Her hair is messy, almost matted, as if she hasn’t been bathing regularly. Her typically stylish attire is gone, replaced by a hodgepodge of clothes that don’t match — pajama bottoms with a leather jacket and flip flops on her feet. Her eyes have that same vacant look I remember from the other night, though there’s something else in their depths now, as they shift to stare into mine. Something infinitely scarier.
“Helena,” I say slowly, holding out my hands in front of me like a shield. “What are you doing here?”
Her head tilts. She doesn’t answer.
My pulse starts to pound.
“Helena, why are you here?” I repeat, backing away. My mind is racing, trying to remember where I left my cellphone.
Is it still sitting at the bottom of my purse? Or charging on the kitchen counter?
She takes a step toward me, hands shoved deep inside the pockets of her coat. Her absolute silence is eerie.
“How did you know where I live?” I try to stay calm as I back away and she follows me deeper into the house. “How did you get through the gate?”
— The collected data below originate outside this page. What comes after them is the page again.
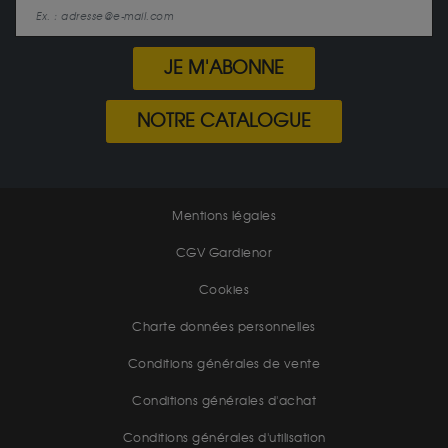
JE M'ABONNE
NOTRE CATALOGUE
Mentions légales
CGV Gardienor
Cookies
Charte données personnelles
Conditions générales de vente
Conditions générales d'achat
Conditions générales d'utilisation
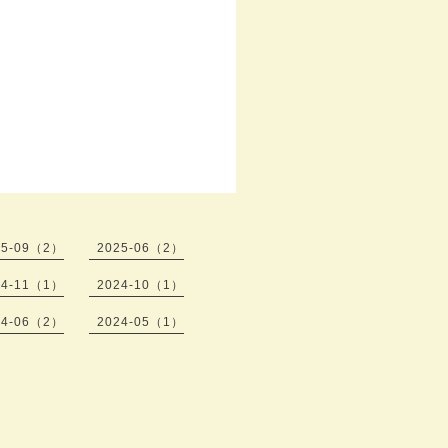
25-09（2）
2025-06（2）
24-11（1）
2024-10（1）
24-06（2）
2024-05（1）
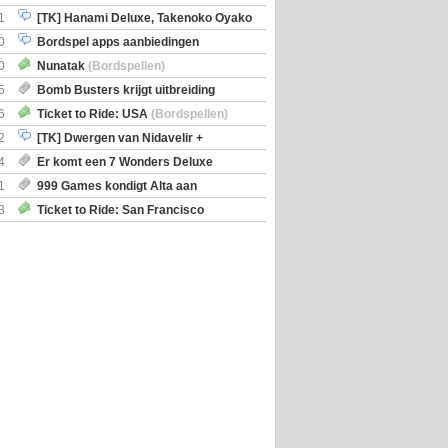
iscoveries
1
[TK] Hanami Deluxe, Takenoko Oyako
0
Bordspel apps aanbiedingen
0
Nunatak
(Bordspellen)
5
Bomb Busters krijgt uitbreiding
ro Kit
6
Ticket to Ride: USA
(Bordspellen)
2
[TK] Dwergen van Nidavelir +
Holmes Consulting Detective
4
Er komt een 7 Wonders Deluxe
ox
1
999 Games kondigt Alta aan
3
Ticket to Ride: San Francisco
en)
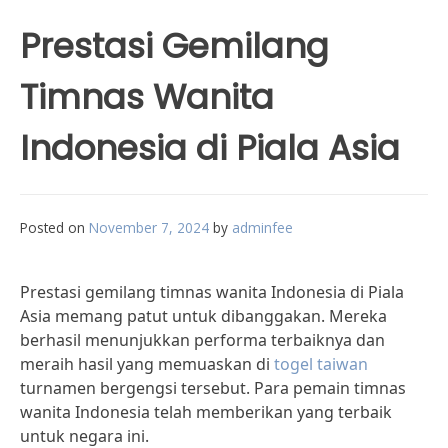
Prestasi Gemilang
Timnas Wanita
Indonesia di Piala Asia
Posted on
November 7, 2024
by
adminfee
Prestasi gemilang timnas wanita Indonesia di Piala
Asia memang patut untuk dibanggakan. Mereka
berhasil menunjukkan performa terbaiknya dan
meraih hasil yang memuaskan di
togel taiwan
turnamen bergengsi tersebut. Para pemain timnas
wanita Indonesia telah memberikan yang terbaik
untuk negara ini.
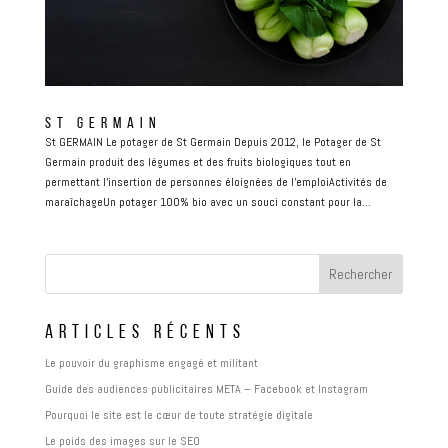
ST GERMAIN
St GERMAIN Le potager de St Germain Depuis 2012, le Potager de St
Germain produit des légumes et des fruits biologiques tout en
permettant l’insertion de personnes éloignées de l’emploiActivités de
maraîchageUn potager 100% bio avec un souci constant pour la...
ARTICLES RÉCENTS
Le pouvoir du graphisme engagé et militant
Guide des audiences publicitaires META – Facebook et Instagram
Pourquoi le site est le cœur de toute stratégie digitale
Le poids des images sur le SEO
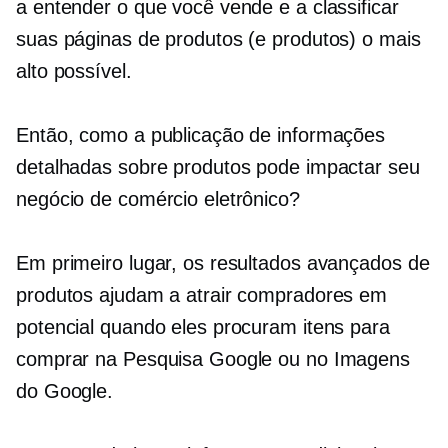
a entender o que você vende e a classificar
suas páginas de produtos (e produtos) o mais
alto possível.
Então, como a publicação de informações
detalhadas sobre produtos pode impactar seu
negócio de comércio eletrônico?
Em primeiro lugar, os resultados avançados de
produtos ajudam a atrair compradores em
potencial quando eles procuram itens para
comprar na Pesquisa Google ou no Imagens
do Google.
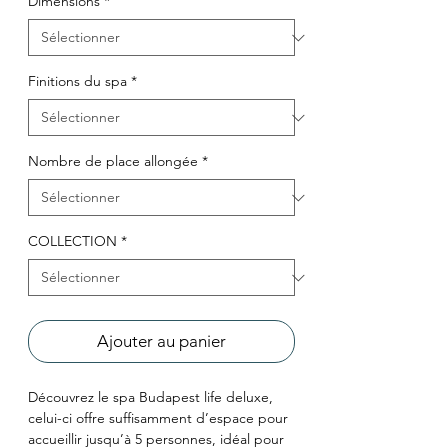
Dimensions
*
Finitions du spa
*
Nombre de place allongée
*
COLLECTION
*
Ajouter au panier
Découvrez le spa Budapest life deluxe,
celui-ci offre suffisamment d’espace pour
accueillir jusqu’à 5 personnes, idéal pour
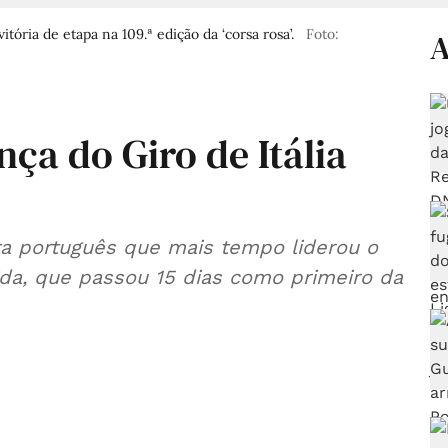
tória de etapa na 109.ª edição da ‘corsa rosa’.
Foto:
A
nça do Giro de Itália
sta português que mais tempo liderou o
ida, que passou 15 dias como primeiro da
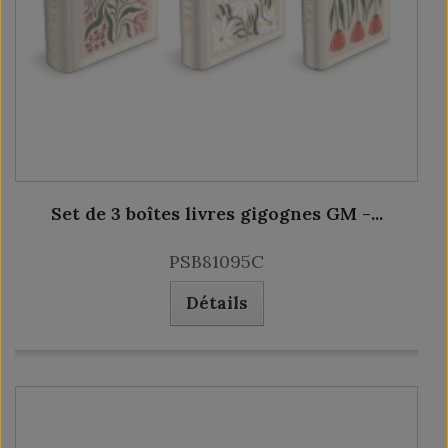
Set de 3 boîtes livres gigognes GM -...
PSB81095C
Détails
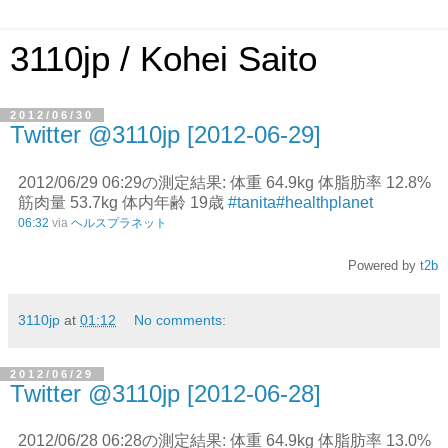
3110jp / Kohei Saito
2012/06/30
Twitter @3110jp [2012-06-29]
2012/06/29 06:29の測定結果: 体重 64.9kg 体脂肪率 12.8%
筋肉量 53.7kg 体内年齢 19歳
#tanita
#healthplanet
06:32
via
ヘルスプラネット
Powered by
t2b
3110jp
at
01:12
No comments:
2012/06/29
Twitter @3110jp [2012-06-28]
2012/06/28 06:28の測定結果: 体重 64.9kg 体脂肪率 13.0%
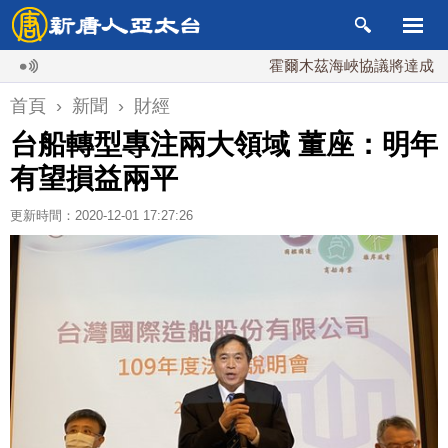
霍爾木茲海峽協議將達成？伊朗
首頁
›
新聞
›
財經
台船轉型專注兩大領域 董座：明年
有望損益兩平
更新時間：2020-12-01 17:27:26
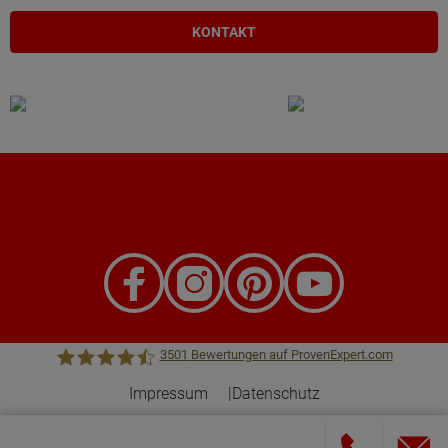
KONTAKT
3501
Bewertungen auf ProvenExpert.com
Impressum
Datenschutz
Town &Country Haus Lizenzgeber GmbH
“I waited for him to drive away,” she says, sounding empty. A broken doll with a voice-box. “The door was open.”
“Helena, you shouldn’t be here. You should be in Palm Springs. Didn’t Grayson take you there?”
Her head shakes. “He told me it was secret. That he was going to make me better. No more doctors. No more medicine. No more, no more, no more,” she sing-songs crazily, laughing at nothing.
Fuck.
Grayson didn’t take her to the medical center; he took her to Malibu. Tried to fix her himself, the idiot.
When I get my hands on him, I will break his freaking neck.
I shuffle a few steps backward, wary of turning my back to her. She’s may well be harmless… but the unhinged aura surrounding her is making every hair on my body stand on end.
“Okay, Helena,” I aim for a soothing tone. “I’m going to call Grayson, he’ll come get you.”
She perks up at the sound of Grayson’s name, like a dog who hears the word “walk” in casual conversation and knows, without context, that the rest of the gibberish somehow applies to it.
“Grayson,” she echoes dully.
“Yes.” I lick my parched lips. “It’s going to be okay.”
“Okay?” Her head tilts and she laughs again — that maniacal, mad laugh that sends a chill down my spine. “It’s not okay.”
“I promise, it’ll be all right.”
“You took it all.” She starts to close the gap between us, eyes on my face. “My Grayson. My movie.” Tears are leaking from her eyes as she advances. Her voice grows anguished. “Mybaby.”
My hands fly to my midsection. “Helena…”
Run, run, run.
All my instincts are kicking into survival mode. Fight or flight. If it was just me, maybe I’d fight. But it’s not just me, anymore. And I’m not about to risk the tiny dictator’s life in a scuffle with a crazy bitch a foot taller than me who, more than likely has snorted opiates up her nose at some point in the recent past, rendering her essentially immune to pain. I’d have better odds wrestling a professional MMA fighter to the ground.
“Wait here, Helena,” I say with a calmness I don’t feel, picking up speed as I backpedal away. I’m nearly to the kitchen. “I’ll be right back.”
“No.” Her voice is totally hollowed of all emotions. She sounds inhuman. I suck in a breath when her hand moves out of her coat pocket and I see the dull gleam of a knife clutched in her fingers. It’s big — the kind you keep in a wood block on your kitchen counter. Even from here, I can tell it’s sharp.
“Helena,” I whisper, feeling fear flood through me. “Put that down.”
Her eyes meet mine, focusing for a nanosecond, and I see the pure madness there. Even before she speaks, I know there’s no reasoning with her.
“You took my baby,” she says again in that terrifyingly empty voice. “You took my baby.”